En matière d’environnement des affaires, selon le classement Doing Business, les indicateurs sont au vert, en Côte d’Ivoire, grâce notamment à une dizaine de réformes, selon Emmanuel Essis, secrétaire d’État aux investissements privés et directeur général du CEPICI (Centre de promotion des investissements en Côte d’Ivoire).

Dix-sept places de mieux

« Cette année, on est passé du 139e rang au 122e. Ce sont quand même 17 places et surtout, nous figurons de nouveau, cette année, parmi les dix meilleures économies qui ont fait des réformes », souligne-t-il.

En janvier, la Côte d’Ivoire doit d’ailleurs adopter un code des investissements qui prévoit une série de mesures incitatives et d’exonérations fiscales.

Selon les chiffres de la Conférence des Nations unies pour le commerce et le développement (Cnuced), les investissements directs étrangers sont également en hausse : 675 millions de dollars en 2017 contre 577 millions en 2016. Toutefois, ces chiffres sont à relativiser. La Côte d’Ivoire ne capte que 4,9 % des investissements entrant dans l’espace Cédéao. A économie comparable, le Ghana voisin en attire cinq fois plus, c’est-à-dire 3,25 milliards de dollars, en 2017.

A cela, Emmanuel Essis a une explication :« Effectivement, le Ghana c’est 3 milliards mais qu’elle est la grande différence entre le Ghana et nous, aujourd’hui ? C’est la stabilité. Donc vraiment, pour moi, la première des choses qu’il faut voir réglée, c’est cette stabilité politique pour nous permettre d’avancer », explique le secrétaire d’État aux investissements privés et directeur général du CEPICI.

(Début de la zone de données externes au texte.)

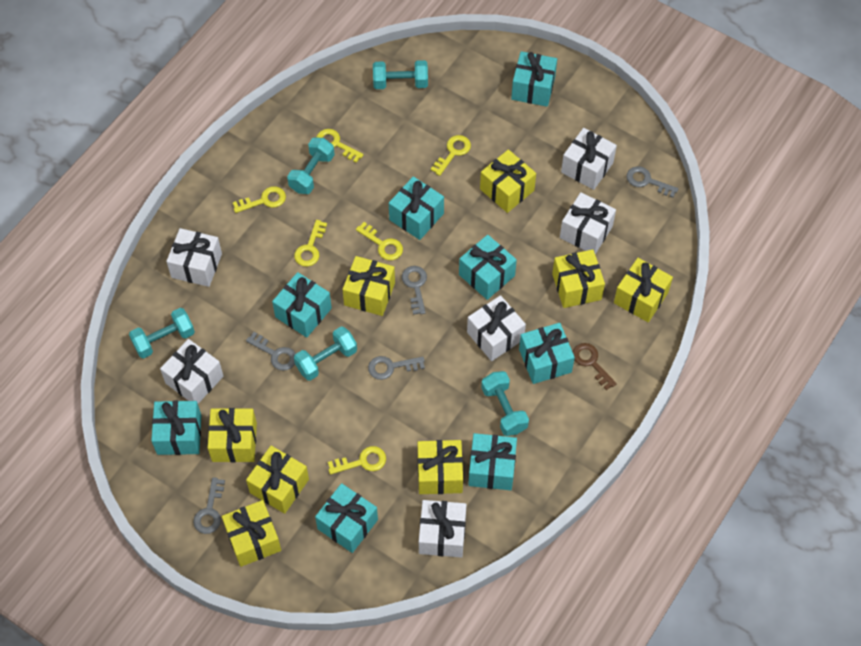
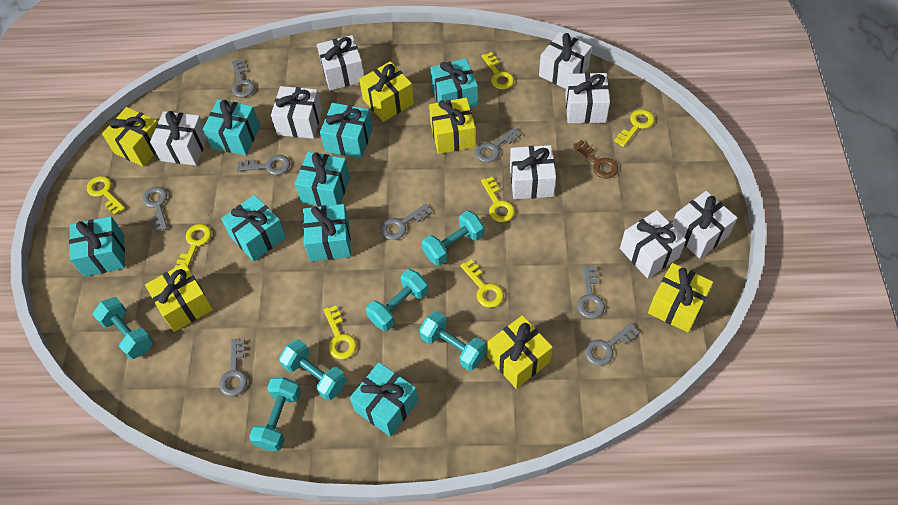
grey key: 5 -> 8
turquoise dumbbell: 5 -> 6
white gift: 6 -> 8
yellow gift: 8 -> 6
yellow key: 6 -> 7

L'industrialisation doit créer des emplois

Autre bémol, 47% des Ivoiriens vivent toujours sous le seuil de pauvreté et ne bénéficient donc pas des retombées de cette croissance. Pour Emmanuel Essis, le premier Plan national de développement 2011-2015 visait à remettre à niveau les infrastructures et le cadre de l’investissement. La suite, selon lui, c’est une politique d’industrialisation qui doit créer des emplois.

« C’est vrai que les attentes sont nombreuses mais il ne faut pas être amnésique et oublier d’où on vient. Nous sommes dans un processus », conclut Emmanuel Essis.